With endearing frankness, Lucy and I swapped anecdotes on the failed or backfired/attempted gift, or the refused or minimised, or somehow miserable gift. Who hasn’t got some story to tell of a gift gone awry, or terribly, if not hilariously, wrong? Surely everyone knows someone in their extended circle who says they don’t want a birthday present but then sulks theatrically as the day slides by, or others who expect month-long birthday periods but who yet seem miserable despite the raining down of merchandise upon them! Anecdotes like these threaded the ways in which we realised, early on, that we were onto something, not only as an idea, but in relation to opposing lines of capitalist complicity that superimpose narratives of scarcity and competition against the possibility of abundance, and the intersectional, socio-historic, cultural conditions in which female ‘giftedness’ has been punished or suppressed, or risked, and at what cost: as A. Frances Johnson’s poem ‘Artemisia’s Knife’ vividly explores.

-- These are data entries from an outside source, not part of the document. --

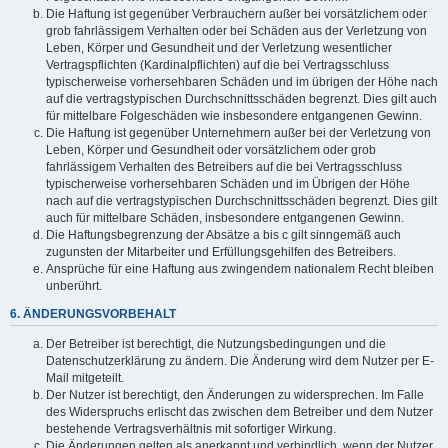
Die Haftung ist gegenüber Verbrauchern außer bei vorsätzlichem oder
grob fahrlässigem Verhalten oder bei Schäden aus der Verletzung von
Leben, Körper und Gesundheit und der Verletzung wesentlicher
Vertragspflichten (Kardinalpflichten) auf die bei Vertragsschluss
typischerweise vorhersehbaren Schäden und im übrigen der Höhe nach
auf die vertragstypischen Durchschnittsschäden begrenzt. Dies gilt auch
für mittelbare Folgeschäden wie insbesondere entgangenen Gewinn.
Die Haftung ist gegenüber Unternehmern außer bei der Verletzung von
Leben, Körper und Gesundheit oder vorsätzlichem oder grob
fahrlässigem Verhalten des Betreibers auf die bei Vertragsschluss
typischerweise vorhersehbaren Schäden und im Übrigen der Höhe
nach auf die vertragstypischen Durchschnittsschäden begrenzt. Dies gilt
auch für mittelbare Schäden, insbesondere entgangenen Gewinn.
Die Haftungsbegrenzung der Absätze a bis c gilt sinngemäß auch
zugunsten der Mitarbeiter und Erfüllungsgehilfen des Betreibers.
Ansprüche für eine Haftung aus zwingendem nationalem Recht bleiben
unberührt.
6. ÄNDERUNGSVORBEHALT
Der Betreiber ist berechtigt, die Nutzungsbedingungen und die
Datenschutzerklärung zu ändern. Die Änderung wird dem Nutzer per E-
Mail mitgeteilt.
Der Nutzer ist berechtigt, den Änderungen zu widersprechen. Im Falle
des Widerspruchs erlischt das zwischen dem Betreiber und dem Nutzer
bestehende Vertragsverhältnis mit sofortiger Wirkung.
Die Änderungen gelten als anerkannt und verbindlich, wenn der Nutzer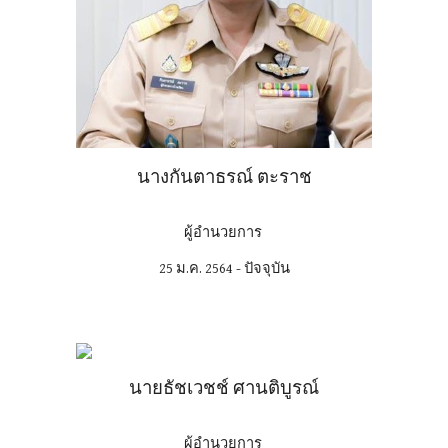
นางกันตาธรณ์ ตะราช
ผู้อำนวยการ
25 ม.ค. 2564 - ปัจจุบัน
นายธัชเวชช์ ศานติบูรณ์
ผู้อำนวยการ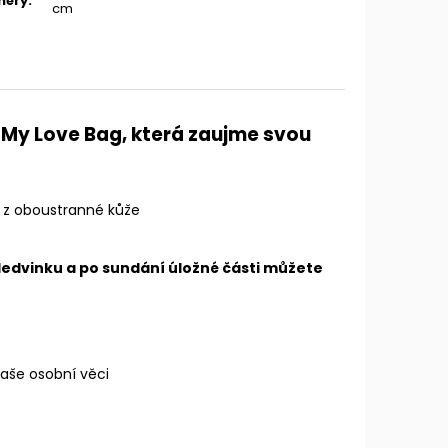
měry
:
cm
My Love Bag, která zaujme svou
 z oboustranné kůže
ledvinku a po sundání úložné části můžete
Vaše osobní věci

We thought, too, about how a gift requires of the giver both a vulnerability (as in, for example, Colleen Harris’ poem ‘The Trick Is to Ignore Your Hands’, which knits fibres of warmth for an aging mother, whose “bones // are always chilled”) as well as an openness to the other (as in Angela Costi’s ‘Re-Learning Mana’s Dialect’: “When I sing her voice returns”) which in itself invokes trust in the other’s capacity to receive (as, for example, in Emma Crook’s deeply moving ‘Kindling baby’:
the hollow body of swamp mahogany shines
in a flash of forgotten sun and with skin ignited by rain
I am making a kindling baby.
“salt is salt is salt” Crook’s speaker repeats; Hodge’s first-person speaker, grappling with how “[d]isease is all loss and labour” risks imagining what it took to get those “Salted words down” in the poem ‘Your Own Words’.
Undoing “a certain grip,” as Pont suggests in ‘subtle objects’, takes an ongoing practising in mundane, messy, courage-to-decide otherhow in multiple, micro-momentous ways, as these poems amply attest. So many ways in which it becomes possible to
rest it, see its white, gelatinous tip and heavy-duty
muscle unclench, withdraw silently, like a dancer
turning away—
turning away just often and minimally enough to counter, or even counteract, at least in the pause in which capacity is gathered or noticed, that “great hunger / running the machinery of it all” (Plunkett, ‘Bound’). What a privilege it has been to witness the ongoing poetic capacity, capaciousness, and cunning at work in this braiding of a sample set of tenderness with living ground.